• Requirement
Reproduce the records below word for word.

Dataset entries

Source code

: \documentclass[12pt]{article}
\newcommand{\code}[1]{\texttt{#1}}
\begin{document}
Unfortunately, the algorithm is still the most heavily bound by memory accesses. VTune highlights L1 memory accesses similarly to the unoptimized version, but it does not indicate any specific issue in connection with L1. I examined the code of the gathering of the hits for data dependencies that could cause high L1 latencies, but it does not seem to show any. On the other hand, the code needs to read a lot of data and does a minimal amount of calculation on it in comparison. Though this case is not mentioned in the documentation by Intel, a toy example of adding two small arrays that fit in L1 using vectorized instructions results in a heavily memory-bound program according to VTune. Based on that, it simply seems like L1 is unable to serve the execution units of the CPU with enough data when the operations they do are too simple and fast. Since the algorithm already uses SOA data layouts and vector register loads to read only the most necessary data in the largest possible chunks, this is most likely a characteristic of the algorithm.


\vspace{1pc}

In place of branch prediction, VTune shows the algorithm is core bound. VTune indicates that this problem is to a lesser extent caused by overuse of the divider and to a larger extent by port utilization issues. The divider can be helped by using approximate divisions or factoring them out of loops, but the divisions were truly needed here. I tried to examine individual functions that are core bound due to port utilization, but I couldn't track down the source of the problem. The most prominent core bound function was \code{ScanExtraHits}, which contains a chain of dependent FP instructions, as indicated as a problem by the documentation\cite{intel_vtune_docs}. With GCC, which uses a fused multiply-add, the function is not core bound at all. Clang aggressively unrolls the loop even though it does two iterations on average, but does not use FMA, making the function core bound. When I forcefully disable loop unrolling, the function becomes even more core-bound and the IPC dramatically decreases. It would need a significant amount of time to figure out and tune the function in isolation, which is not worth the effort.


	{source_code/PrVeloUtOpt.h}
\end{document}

• Result below
Source code

: \documentclass[12pt]{article}
\newcommand{\code}[1]{\texttt{#1}}
\begin{document}
Unfortunately, the algorithm is still the most heavily bound by memory accesses. VTune highlights L1 memory accesses similarly to the unoptimized version, but it does not indicate any specific issue in connection with L1. I examined the code of the gathering of the hits for data dependencies that could cause high L1 latencies, but it does not seem to show any. On the other hand, the code needs to read a lot of data and does a minimal amount of calculation on it in comparison. Though this case is not mentioned in the documentation by Intel, a toy example of adding two small arrays that fit in L1 using vectorized instructions results in a heavily memory-bound program according to VTune. Based on that, it simply seems like L1 is unable to serve the execution units of the CPU with enough data when the operations they do are too simple and fast. Since the algorithm already uses SOA data layouts and vector register loads to read only the most necessary data in the largest possible chunks, this is most likely a characteristic of the algorithm.


\vspace{1pc}

In place of branch prediction, VTune shows the algorithm is core bound. VTune indicates that this problem is to a lesser extent caused by overuse of the divider and to a larger extent by port utilization issues. The divider can be helped by using approximate divisions or factoring them out of loops, but the divisions were truly needed here. I tried to examine individual functions that are core bound due to port utilization, but I couldn't track down the source of the problem. The most prominent core bound function was \code{ScanExtraHits}, which contains a chain of dependent FP instructions, as indicated as a problem by the documentation\cite{intel_vtune_docs}. With GCC, which uses a fused multiply-add, the function is not core bound at all. Clang aggressively unrolls the loop even though it does two iterations on average, but does not use FMA, making the function core bound. When I forcefully disable loop unrolling, the function becomes even more core-bound and the IPC dramatically decreases. It would need a significant amount of time to figure out and tune the function in isolation, which is not worth the effort.


	{source_code/PrVeloUtOpt.h}
\end{document}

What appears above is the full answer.